# Assignment 1:
Give the records as a JSON list of strings, one string per line and no blank lines, starting with the first line of the records and going on through the line that contains "Сталь конструк".
# Assignment 2:
Carry the notebook walkthrough on loading the Milky Way-est halo data forward from the point where it stops.

Below, we import a few scripts with some useful functions from `helpers`, define the Hubble parameter `h`, and set up our file paths.

In [None]:
from helpers.SimulationAnalysis import SimulationAnalysis, readHlist, a2z
import numpy as np
import pandas as pd
import matplotlib.pyplot as plt

import os

h = 0.7  # note: don't use the variable name h anywhere else!

#######
# TODO: update this path to point the location that you have the data downloaded to
######

MAIN_ZOOMIN_DIR = '/path/to/where/your/directory/of/mwest/halos/is/downloaded'  # TODO: fill this in


In [None]:
# get halo information
halo_info_df = pd.read_csv('mwest_halo_info.csv')

halo_names = list(halo_info_df['halo_name'])
host_analysis_timestep_str_arr = list(halo_info_df['snapshot_to_analyze'])  # z \approx 0 as described in Buch et al 2024 
host_tree_root_id_arr = list(halo_info_df['host_tree_root_id'])  # treerootid of GSE
lmc_tree_root_id_arr = list(halo_info_df['lmc_tree_root_id'])  # treerootid of LMC
gse_disrupt_id_arr = list(halo_info_df['gse_disrupt_id'])  # disruption timestep of GSE

mwest_host_treerootids = {key : val for (key,val) in zip(halo_names, host_tree_root_id_arr)}
mwest_lmc_treerootids = {key : val for (key,val) in zip(halo_names, lmc_tree_root_id_arr)}
mwest_gse_disrupt_ids = {key : val for (key,val) in zip(halo_names, gse_disrupt_id_arr)}
mwest_analysis_timesteps_str = {key : val for (key,val) in zip(halo_names, host_analysis_timestep_str_arr)}


## Step 2: Loading data

### Main branches

Let's go ahead and load the main branches of our halos (and their LMCs). The main branches trace each of the Milky Way-est halos back in time, for each timestep the halo exists, and the halo catalogs contain information about each halo at each of these timesteps. You can use this information in any analysis you want to do.

# Input material:

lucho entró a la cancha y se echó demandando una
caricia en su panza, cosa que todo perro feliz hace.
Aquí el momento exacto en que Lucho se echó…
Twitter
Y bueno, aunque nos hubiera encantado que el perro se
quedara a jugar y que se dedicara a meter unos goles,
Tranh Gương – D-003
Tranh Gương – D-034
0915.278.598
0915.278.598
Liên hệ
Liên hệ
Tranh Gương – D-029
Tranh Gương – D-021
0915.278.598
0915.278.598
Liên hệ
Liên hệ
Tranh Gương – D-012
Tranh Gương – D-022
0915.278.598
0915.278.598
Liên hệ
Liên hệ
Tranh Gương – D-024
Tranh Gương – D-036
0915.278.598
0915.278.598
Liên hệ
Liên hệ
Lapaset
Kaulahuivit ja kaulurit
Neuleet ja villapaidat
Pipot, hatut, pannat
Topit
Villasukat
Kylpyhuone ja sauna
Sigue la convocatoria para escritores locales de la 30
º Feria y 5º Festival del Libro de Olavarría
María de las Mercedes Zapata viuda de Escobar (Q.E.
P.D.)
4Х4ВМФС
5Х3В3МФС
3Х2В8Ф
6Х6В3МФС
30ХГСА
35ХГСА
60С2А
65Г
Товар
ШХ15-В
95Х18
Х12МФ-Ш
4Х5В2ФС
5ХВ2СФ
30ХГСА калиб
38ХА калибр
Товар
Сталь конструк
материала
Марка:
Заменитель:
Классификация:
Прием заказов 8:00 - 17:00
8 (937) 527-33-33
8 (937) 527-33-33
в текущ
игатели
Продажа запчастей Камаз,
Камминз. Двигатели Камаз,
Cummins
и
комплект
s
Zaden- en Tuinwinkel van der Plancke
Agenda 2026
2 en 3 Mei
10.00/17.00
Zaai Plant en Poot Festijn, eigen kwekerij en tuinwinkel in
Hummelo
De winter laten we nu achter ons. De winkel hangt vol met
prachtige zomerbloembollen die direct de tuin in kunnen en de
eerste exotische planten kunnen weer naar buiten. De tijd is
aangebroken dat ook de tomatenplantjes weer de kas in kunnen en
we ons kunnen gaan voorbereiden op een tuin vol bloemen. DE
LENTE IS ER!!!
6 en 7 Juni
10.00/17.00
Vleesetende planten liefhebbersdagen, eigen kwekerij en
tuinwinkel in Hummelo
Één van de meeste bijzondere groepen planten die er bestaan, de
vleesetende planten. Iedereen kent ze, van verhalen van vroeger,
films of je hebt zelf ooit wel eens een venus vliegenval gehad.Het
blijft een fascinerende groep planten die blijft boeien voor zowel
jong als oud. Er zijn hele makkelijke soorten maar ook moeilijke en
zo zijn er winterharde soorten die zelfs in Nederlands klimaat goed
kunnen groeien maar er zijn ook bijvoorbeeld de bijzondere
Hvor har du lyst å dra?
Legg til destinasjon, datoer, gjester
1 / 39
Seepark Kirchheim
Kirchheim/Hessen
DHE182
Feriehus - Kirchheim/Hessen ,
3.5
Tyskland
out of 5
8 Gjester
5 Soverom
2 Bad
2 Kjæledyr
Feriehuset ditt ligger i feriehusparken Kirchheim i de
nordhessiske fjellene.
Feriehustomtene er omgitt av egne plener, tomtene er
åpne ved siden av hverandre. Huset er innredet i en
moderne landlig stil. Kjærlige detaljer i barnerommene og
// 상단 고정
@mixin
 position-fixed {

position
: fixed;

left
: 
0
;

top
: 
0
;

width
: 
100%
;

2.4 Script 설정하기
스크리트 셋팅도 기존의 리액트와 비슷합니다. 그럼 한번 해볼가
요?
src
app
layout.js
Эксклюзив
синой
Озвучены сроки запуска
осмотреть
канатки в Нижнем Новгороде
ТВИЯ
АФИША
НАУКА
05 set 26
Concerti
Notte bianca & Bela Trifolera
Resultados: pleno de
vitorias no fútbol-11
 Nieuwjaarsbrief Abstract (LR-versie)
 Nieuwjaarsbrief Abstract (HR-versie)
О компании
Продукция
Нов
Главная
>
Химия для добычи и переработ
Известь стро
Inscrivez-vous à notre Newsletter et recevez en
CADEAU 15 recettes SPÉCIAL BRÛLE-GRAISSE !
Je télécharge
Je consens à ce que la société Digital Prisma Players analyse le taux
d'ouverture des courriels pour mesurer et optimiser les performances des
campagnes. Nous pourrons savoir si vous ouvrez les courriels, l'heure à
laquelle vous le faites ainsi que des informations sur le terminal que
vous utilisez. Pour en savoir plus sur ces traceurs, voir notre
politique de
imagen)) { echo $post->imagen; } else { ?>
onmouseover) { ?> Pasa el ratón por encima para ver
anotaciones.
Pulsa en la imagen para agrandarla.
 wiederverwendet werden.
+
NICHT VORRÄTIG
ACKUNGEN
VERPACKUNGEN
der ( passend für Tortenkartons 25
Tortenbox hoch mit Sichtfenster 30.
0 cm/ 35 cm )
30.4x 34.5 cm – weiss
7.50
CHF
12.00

# Response area 1:
[
  "lucho entró a la cancha y se echó demandando una",
  "caricia en su panza, cosa que todo perro feliz hace.",
  "Aquí el momento exacto en que Lucho se echó…",
  "Twitter",
  "Y bueno, aunque nos hubiera encantado que el perro se",
  "quedara a jugar y que se dedicara a meter unos goles,",
  "Tranh Gương – D-003",
  "Tranh Gương – D-034",
  "0915.278.598",
  "0915.278.598",
  "Liên hệ",
  "Liên hệ",
  "Tranh Gương – D-029",
  "Tranh Gương – D-021",
  "0915.278.598",
  "0915.278.598",
  "Liên hệ",
  "Liên hệ",
  "Tranh Gương – D-012",
  "Tranh Gương – D-022",
  "0915.278.598",
  "0915.278.598",
  "Liên hệ",
  "Liên hệ",
  "Tranh Gương – D-024",
  "Tranh Gương – D-036",
  "0915.278.598",
  "0915.278.598",
  "Liên hệ",
  "Liên hệ",
  "Lapaset",
  "Kaulahuivit ja kaulurit",
  "Neuleet ja villapaidat",
  "Pipot, hatut, pannat",
  "Topit",
  "Villasukat",
  "Kylpyhuone ja sauna",
  "Sigue la convocatoria para escritores locales de la 30",
  "º Feria y 5º Festival del Libro de Olavarría",
  "María de las Mercedes Zapata viuda de Escobar (Q.E.",
  "P.D.)",
  "4Х4ВМФС",
  "5Х3В3МФС",
  "3Х2В8Ф",
  "6Х6В3МФС",
  "30ХГСА",
  "35ХГСА",
  "60С2А",
  "65Г",
  "Товар",
  "ШХ15-В",
  "95Х18",
  "Х12МФ-Ш",
  "4Х5В2ФС",
  "5ХВ2СФ",
  "30ХГСА калиб",
  "38ХА калибр",
  "Товар",
  "Сталь конструк"
]

# Response area 2:
In [None]:
# note: this cell will take a few minutes to run!

mwest_host_mbs = {}  # dictionary where the key will be halo name and the value will be its main branch
mwest_lmc_mbs = {}

for this_zoomin in halo_names:
    
    zoomin_dir = os.path.join(MAIN_ZOOMIN_DIR, this_zoomin)

    hlist_dir = os.path.join(zoomin_dir, 'hlists/')
    trees_dir = os.path.join(zoomin_dir, 'trees/')
    
    resim = SimulationAnalysis(hlist_dir, trees_dir)
    mwest_host_mbs[this_zoomin] = resim.load_main_branch(mwest_host_treerootids[this_zoomin])
    mwest_lmc_mbs[this_zoomin] = resim.load_main_branch(mwest_lmc_treerootids[this_zoomin])

print(mwest_host_mbs['Halo004'].dtype.names)
print(mwest_host_mbs['Halo004'])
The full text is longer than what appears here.